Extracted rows
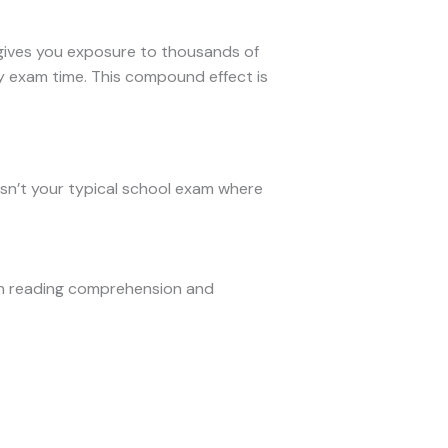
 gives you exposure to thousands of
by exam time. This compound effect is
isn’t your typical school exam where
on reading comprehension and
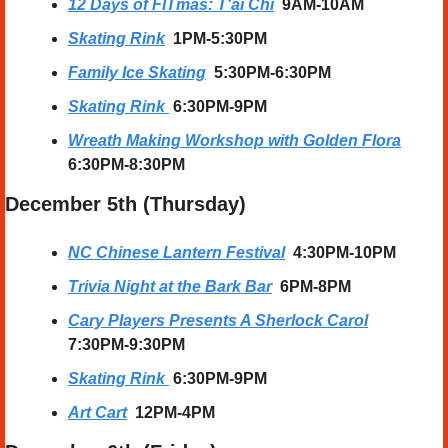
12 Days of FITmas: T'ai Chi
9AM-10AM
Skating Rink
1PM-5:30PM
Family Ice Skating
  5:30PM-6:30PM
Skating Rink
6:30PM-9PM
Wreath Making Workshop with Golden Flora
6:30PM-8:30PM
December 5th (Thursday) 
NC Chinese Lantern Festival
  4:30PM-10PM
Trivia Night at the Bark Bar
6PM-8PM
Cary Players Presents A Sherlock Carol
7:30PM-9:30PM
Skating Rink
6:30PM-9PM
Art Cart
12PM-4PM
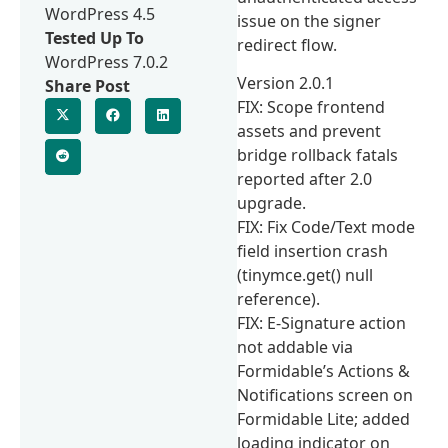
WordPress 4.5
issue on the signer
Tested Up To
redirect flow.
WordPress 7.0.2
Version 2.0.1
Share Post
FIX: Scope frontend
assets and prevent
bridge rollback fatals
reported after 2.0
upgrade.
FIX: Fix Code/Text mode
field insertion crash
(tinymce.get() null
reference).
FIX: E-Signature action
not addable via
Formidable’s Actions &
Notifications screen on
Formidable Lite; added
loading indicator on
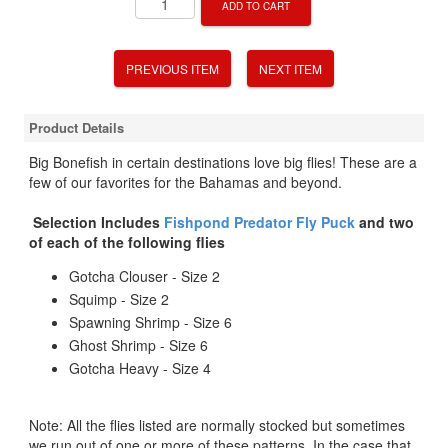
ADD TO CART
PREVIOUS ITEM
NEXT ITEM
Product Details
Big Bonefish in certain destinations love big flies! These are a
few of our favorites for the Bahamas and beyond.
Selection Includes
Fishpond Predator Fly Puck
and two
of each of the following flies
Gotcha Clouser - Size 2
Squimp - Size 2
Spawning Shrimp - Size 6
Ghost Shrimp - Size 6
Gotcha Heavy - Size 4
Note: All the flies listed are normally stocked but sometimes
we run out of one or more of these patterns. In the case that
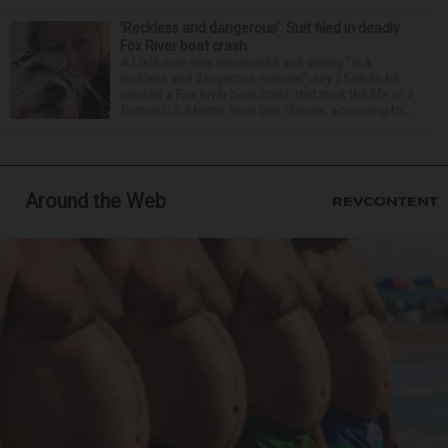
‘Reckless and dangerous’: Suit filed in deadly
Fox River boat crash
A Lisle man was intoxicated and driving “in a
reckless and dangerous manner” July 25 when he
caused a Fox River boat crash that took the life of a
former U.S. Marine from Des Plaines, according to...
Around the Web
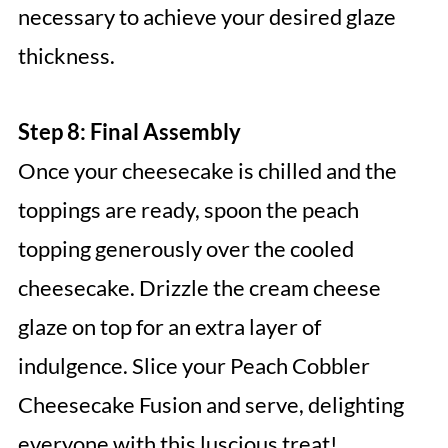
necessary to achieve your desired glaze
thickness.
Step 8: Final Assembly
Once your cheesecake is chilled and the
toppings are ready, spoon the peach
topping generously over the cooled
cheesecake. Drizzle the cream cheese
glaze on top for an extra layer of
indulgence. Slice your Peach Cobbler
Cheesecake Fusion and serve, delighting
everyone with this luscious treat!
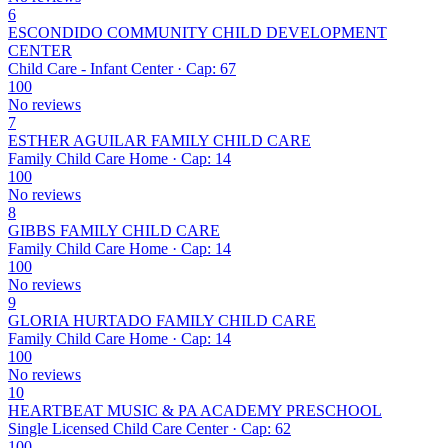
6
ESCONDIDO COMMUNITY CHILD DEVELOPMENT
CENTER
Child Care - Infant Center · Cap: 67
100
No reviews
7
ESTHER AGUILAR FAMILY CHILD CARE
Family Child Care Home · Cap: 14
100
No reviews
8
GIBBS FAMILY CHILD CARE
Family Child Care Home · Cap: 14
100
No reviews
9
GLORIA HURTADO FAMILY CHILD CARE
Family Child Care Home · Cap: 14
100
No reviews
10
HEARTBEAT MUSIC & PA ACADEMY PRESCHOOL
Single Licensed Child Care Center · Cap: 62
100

__What you need to do__: Write out the text of every row above word for word, leaving the pictures out of your answer.

__Written response__:
 gives you exposure to thousands of
by exam time. This compound effect is
isn’t your typical school exam where
on reading comprehension and
12 Days of FITmas: T'ai Chi
9AM-10AM
Skating Rink
1PM-5:30PM
Family Ice Skating
  5:30PM-6:30PM
Skating Rink
6:30PM-9PM
Wreath Making Workshop with Golden Flora
6:30PM-8:30PM
December 5th (Thursday) 
NC Chinese Lantern Festival
  4:30PM-10PM
Trivia Night at the Bark Bar
6PM-8PM
Cary Players Presents A Sherlock Carol
7:30PM-9:30PM
Skating Rink
6:30PM-9PM
Art Cart
12PM-4PM
WordPress 4.5
issue on the signer
Tested Up To
redirect flow.
WordPress 7.0.2
Version 2.0.1
Share Post
FIX: Scope frontend
assets and prevent
bridge rollback fatals
reported after 2.0
upgrade.
FIX: Fix Code/Text mode
field insertion crash
(tinymce.get() null
reference).
FIX: E-Signature action
not addable via
Formidable’s Actions &
Notifications screen on
Formidable Lite; added
loading indicator on
ADD TO CART
PREVIOUS ITEM
NEXT ITEM
Product Details
Big Bonefish in certain destinations love big flies! These are a
few of our favorites for the Bahamas and beyond.
Selection Includes
Fishpond Predator Fly Puck
and two
of each of the following flies
Gotcha Clouser - Size 2
Squimp - Size 2
Spawning Shrimp - Size 6
Ghost Shrimp - Size 6
Gotcha Heavy - Size 4
Note: All the flies listed are normally stocked but sometimes
we run out of one or more of these patterns. In the case that
‘Reckless and dangerous’: Suit filed in deadly
Fox River boat crash
A Lisle man was intoxicated and driving “in a
reckless and dangerous manner” July 25 when he
caused a Fox River boat crash that took the life of a
former U.S. Marine from Des Plaines, according to...
Around the Web
necessary to achieve your desired glaze
thickness.
Step 8: Final Assembly
Once your cheesecake is chilled and the
toppings are ready, spoon the peach
topping generously over the cooled
cheesecake. Drizzle the cream cheese
glaze on top for an extra layer of
indulgence. Slice your Peach Cobbler
Cheesecake Fusion and serve, delighting
everyone with this luscious treat!
6
ESCONDIDO COMMUNITY CHILD DEVELOPMENT
CENTER
Child Care - Infant Center · Cap: 67
100
No reviews
7
ESTHER AGUILAR FAMILY CHILD CARE
Family Child Care Home · Cap: 14
100
No reviews
8
GIBBS FAMILY CHILD CARE
Family Child Care Home · Cap: 14
100
No reviews
9
GLORIA HURTADO FAMILY CHILD CARE
Family Child Care Home · Cap: 14
100
No reviews
10
HEARTBEAT MUSIC & PA ACADEMY PRESCHOOL
Single Licensed Child Care Center · Cap: 62
100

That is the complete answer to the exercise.